Zwischen tonnenschwerem Doom-Monolith und schwereloser Innenwelt: REZN verdichten auf CYCLES IN THE INFINITE DREAM ihre charakteristische Kosmik zu einer messerscharfen, hochpräzisen Klangarchitektur.
Es gibt diesen einen Moment im Zentrum von „Transient“, in dem der tonnenschwere Doom-Riff unvermittelt abbricht und einem mäandernden Saxofon-Solo von Spencer Ouellette Platz macht. Keine Pose, kein bloßer Effekt, sondern ein organischer Bruch, der die Statik der gesamten Komposition ins Wanken bringt. Das gemalte Cover-Artwork von Jacques de Beaufort spiegelt genau diese Ästhetik des Übergangs: Inmitten theatraler, künstlich überhöhter Figuren und zerklüfteter Landschaften entfaltet sich eine Kulisse, die zwischen sakraler Pose und intimer Entrückung oszilliert. Die Musik von REZN bewegt sich auf exakt diesem schmalen Grat zwischen inszenierter Wucht und verletzlicher Subtilität.

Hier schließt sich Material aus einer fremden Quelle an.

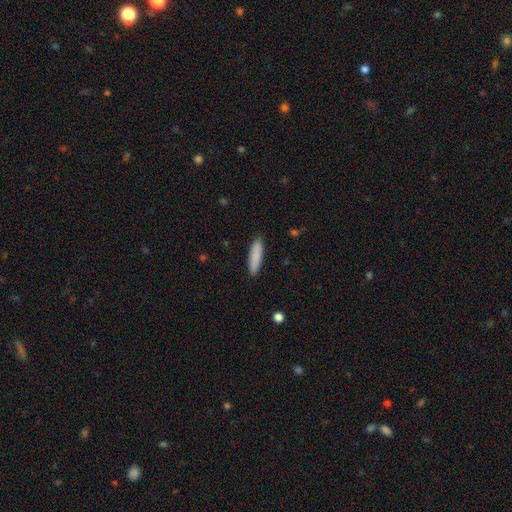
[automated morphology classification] smooth_or_featured: smooth (p=0.87) [alt: featured or disk p=0.07]
how_rounded: cigar-shaped (p=0.77) [alt: in between p=0.22]
merging: none (p=0.89) [alt: minor disturbance p=0.08]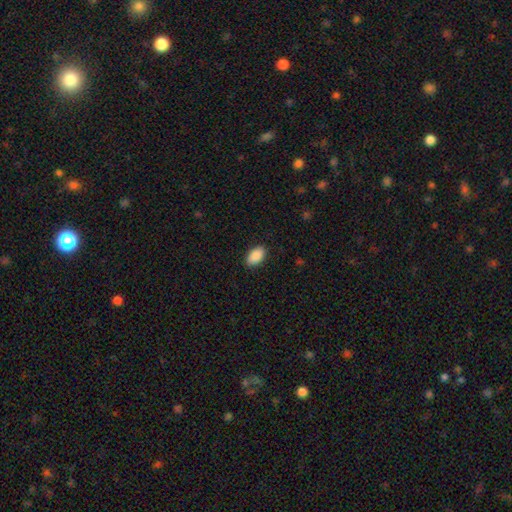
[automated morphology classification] smooth-or-featured: smooth: 90% | star or artifact: 7% | featured or disk: 4%
  how-rounded: in between: 94% | round: 4% | cigar-shaped: 2%
  merging: none: 89% | minor disturbance: 8% | major disturbance: 2% | merger: 1%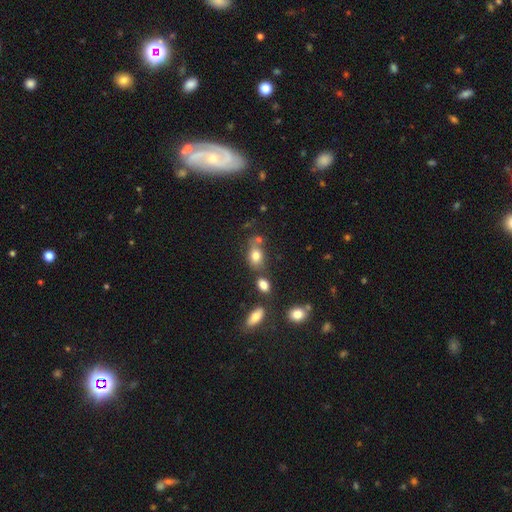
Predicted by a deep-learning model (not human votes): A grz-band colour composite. It shows a smooth galaxy with no disk features (78%) that is in between round and cigar-shaped (75%). Merging: none (56%).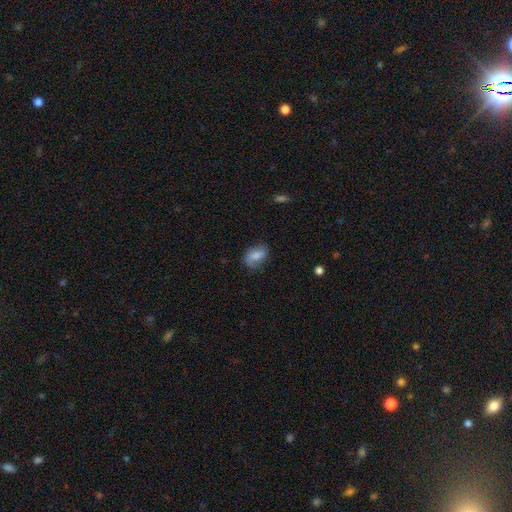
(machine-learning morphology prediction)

Wo vorherige Alben wie „Solace“ und „Burden“ die Gegensätze von Ätherischem und Brutalismus noch auf zwei getrennte Veröffentlichungen aufteilten, funktioniert „Cycles in the Infinite Dream“ als Synthese. Die Chicagoer Formation vertraut auf die Eigendynamik ihrer Arrangements. Das Album wurde im November 2025 von Greg Norman in den Electrical Audio Studios aufgenommen, von Alex Farrar gemischt und von Zach Weeks im God City Studio gemastert. Diese Produktion verleiht den tiefen Frequenzen von Phil Cangelosi an Bass und Rainstick sowie Patrick Dunns Schlagzeug eine enorm physische Präsenz, ohne die fein ausdifferenzierten Synths und Streicherarrangements von Natalie Frakes (Violine) und Ómkara Gil (Cello) in „Devotion“ zu erdrücken.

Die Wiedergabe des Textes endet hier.